In the previous sessions, we’ve had some hands on time running different programs and hopefully gaining an idea of the types of information we can extract from genomic data. Today I would like you to work either alone or in groups, and attempt to formulate an evolutionary hypothesis that could be investigated using genomic data and the methods we have covered.

You may have your own data sets you are working on, this could be an opportunity to ask for advice on how to investigate specific questions you are interested in, and I can try and give advice if possible. You don’t have to worry about completing a project today, this is simply an opportunity to begin thinking about how genomic data can be applied and represented graphically.

11. If you would like to make your own dataset:

You’ve learned how to use genomic data to estimate heterozygosity for an organism, how to look for endosymbiotic bacteria, how to find genes and organise them into orthologous groups and trees. You’ve also learned how to compare genome similarity between two species at a chromosome level. Using the DToL Lepidoptera species, we can think about linking these types of data across multiple species to a database of ecological traits. This database includes data on long and short term population size trends, host-plant specificity, phenological shifts and more!

We can create a novel dataset, by downloading the ecological_traits.csv found here. We can then combine this data by adding new columns containing the genomescope k-mer results for the corresponding species found on the DToL project QC website (here is an example species).

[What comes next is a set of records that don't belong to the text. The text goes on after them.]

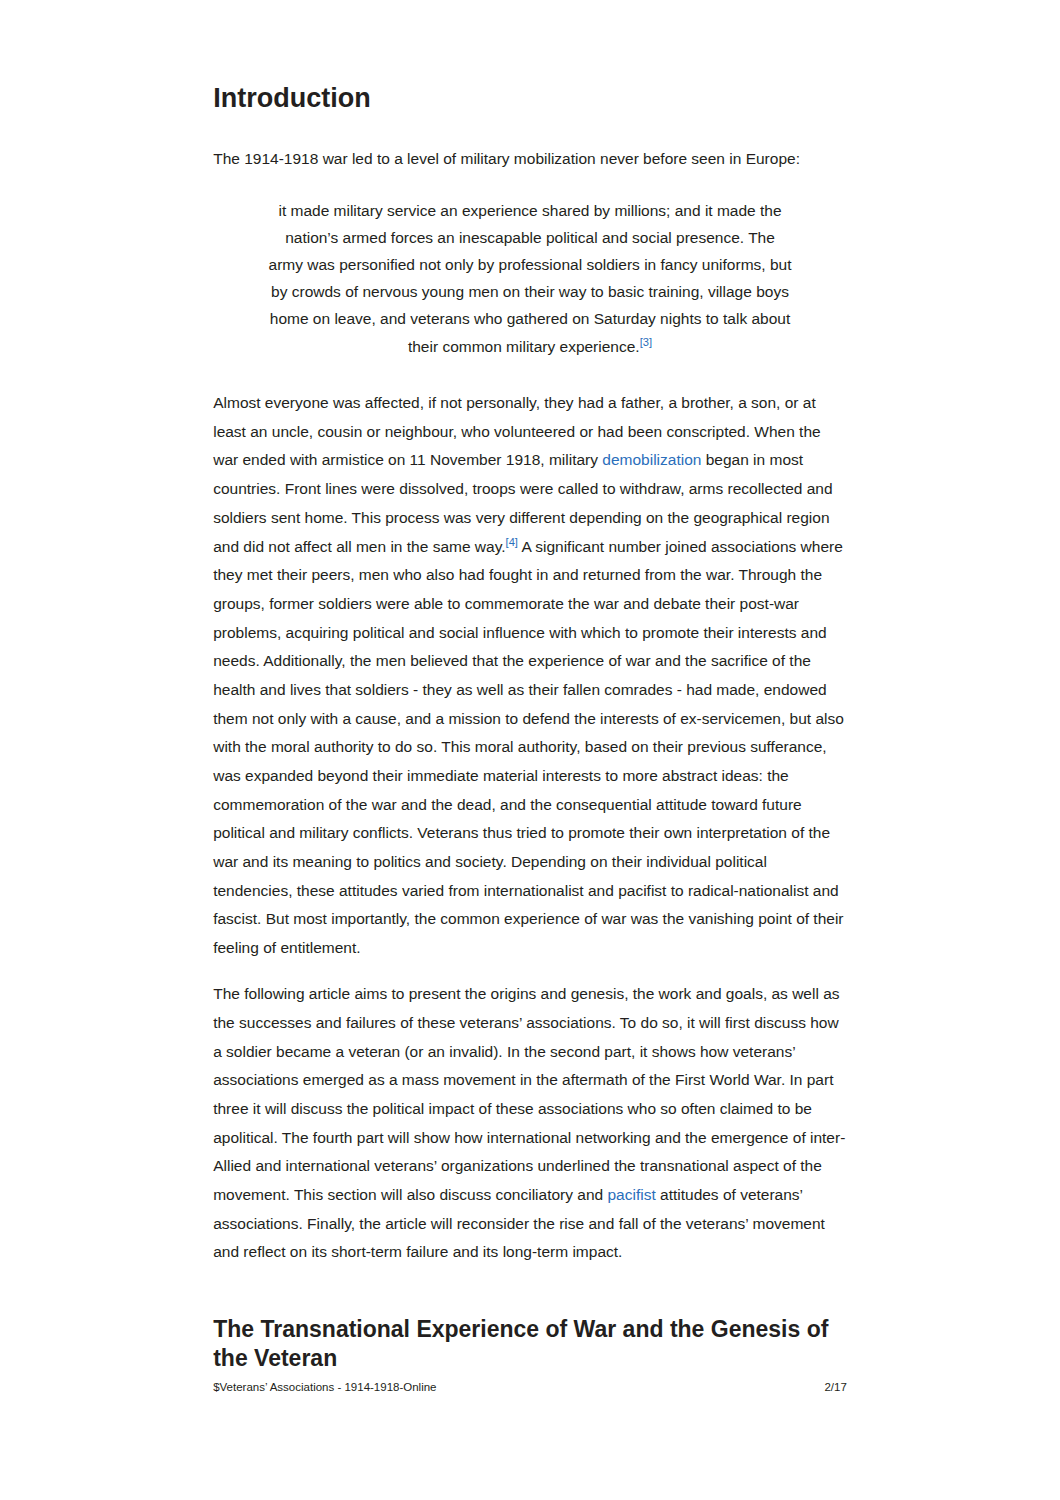Introduction
The 1914-1918 war led to a level of military mobilization never before seen in Europe:
it made military service an experience shared by millions; and it made the nation’s armed forces an inescapable political and social presence. The army was personified not only by professional soldiers in fancy uniforms, but by crowds of nervous young men on their way to basic training, village boys home on leave, and veterans who gathered on Saturday nights to talk about their common military experience.[3]
Almost everyone was affected, if not personally, they had a father, a brother, a son, or at least an uncle, cousin or neighbour, who volunteered or had been conscripted. When the war ended with armistice on 11 November 1918, military demobilization began in most countries. Front lines were dissolved, troops were called to withdraw, arms recollected and soldiers sent home. This process was very different depending on the geographical region and did not affect all men in the same way.[4] A significant number joined associations where they met their peers, men who also had fought in and returned from the war. Through the groups, former soldiers were able to commemorate the war and debate their post-war problems, acquiring political and social influence with which to promote their interests and needs. Additionally, the men believed that the experience of war and the sacrifice of the health and lives that soldiers - they as well as their fallen comrades - had made, endowed them not only with a cause, and a mission to defend the interests of ex-servicemen, but also with the moral authority to do so. This moral authority, based on their previous sufferance, was expanded beyond their immediate material interests to more abstract ideas: the commemoration of the war and the dead, and the consequential attitude toward future political and military conflicts. Veterans thus tried to promote their own interpretation of the war and its meaning to politics and society. Depending on their individual political tendencies, these attitudes varied from internationalist and pacifist to radical-nationalist and fascist. But most importantly, the common experience of war was the vanishing point of their feeling of entitlement.
The following article aims to present the origins and genesis, the work and goals, as well as the successes and failures of these veterans’ associations. To do so, it will first discuss how a soldier became a veteran (or an invalid). In the second part, it shows how veterans’ associations emerged as a mass movement in the aftermath of the First World War. In part three it will discuss the political impact of these associations who so often claimed to be apolitical. The fourth part will show how international networking and the emergence of inter-Allied and international veterans’ organizations underlined the transnational aspect of the movement. This section will also discuss conciliatory and pacifist attitudes of veterans’ associations. Finally, the article will reconsider the rise and fall of the veterans’ movement and reflect on its short-term failure and its long-term impact.
The Transnational Experience of War and the Genesis of the Veteran
$Veterans’ Associations - 1914-1918-Online 2/17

Here is an example file I created that combines data for some geometrid moths: https://raw.githubusercontent.com/swomics/CR-Workshop-2022/main/docs/Resources/ecological_traits_genome_example.csv

There are various biological questions you could think about, and investigate by plotting the different columns in ggplot2:

  • Do long term population declines predict reduced levels of heterozygosity? (paper) (geom_point plot estimated heterozygosity vs. population decline %)

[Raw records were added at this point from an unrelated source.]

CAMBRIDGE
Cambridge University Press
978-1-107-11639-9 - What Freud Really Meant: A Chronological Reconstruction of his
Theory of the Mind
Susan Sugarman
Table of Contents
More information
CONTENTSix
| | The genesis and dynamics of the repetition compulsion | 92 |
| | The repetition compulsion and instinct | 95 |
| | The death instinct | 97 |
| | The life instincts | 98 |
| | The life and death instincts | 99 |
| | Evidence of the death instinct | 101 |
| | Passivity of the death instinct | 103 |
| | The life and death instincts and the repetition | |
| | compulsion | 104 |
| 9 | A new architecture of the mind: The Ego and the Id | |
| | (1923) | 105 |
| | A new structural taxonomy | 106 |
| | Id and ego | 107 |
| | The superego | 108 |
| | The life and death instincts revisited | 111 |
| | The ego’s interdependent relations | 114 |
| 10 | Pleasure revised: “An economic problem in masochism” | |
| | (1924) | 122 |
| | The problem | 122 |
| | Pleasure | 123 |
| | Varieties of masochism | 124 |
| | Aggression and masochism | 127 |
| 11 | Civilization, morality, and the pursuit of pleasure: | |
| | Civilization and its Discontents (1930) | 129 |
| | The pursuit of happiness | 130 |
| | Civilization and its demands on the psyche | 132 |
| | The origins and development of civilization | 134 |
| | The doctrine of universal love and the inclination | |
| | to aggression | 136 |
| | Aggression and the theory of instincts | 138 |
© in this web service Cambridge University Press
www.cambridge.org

  • Do closely related species have similar genome size? (paper) (geom_boxplot estimated genome size vs. Family)

  • Can differences in genome size be explained by differences in repeat content? (paper) (geom_point estimated genome size vs. repeat percentage x genome size)

This is the type of R code you could use to investigate the data visually, you may also want to perform statistical tests, if you are familiar with this (feel free to ask about this).

library(ggplot2)
data <- read.csv("~/Desktop/ecological_traits_genome_example.csv")

ggplot(data=data,aes(x=pacbio_estimated_heterozygosity_percent,y=abundance_trend_gb)) + geom_point()

ggplot(data=data,aes(x=pacbio_estimated_heterozygosity_percent,y=specificity)) + geom_boxplot()

Have a go at gathering your own combined dataset using genomic and ecological data and try to reflect critically on the questions you could answer with your selection of organisms, how many samples you might need, and whether they need to come from different families or not. Some species in the ecological_traits data set have not yet been processed by the DToL project, so it may be easier to browse lepidopteran species on the DToL site first, and search for them in the ecological data.

12. If you would like to use a data set you already have:

Please ask me! I may not have the specific expertise to help, but I would be interested to hear about your projects regardless.

Some workshop participants have mentioned they are interested in visualising specific genes within specific bacterial species they are studying. Others have mentioned they are interested in comparing gene clusters between related species. If this is you, please have a look at the excellent gggenomes program, which I have used to plot genomic data. We have already covered some of the programs you can use to create these plots (e.g. minimap2 for the alignment and miniprot/glimmer for gene annotations).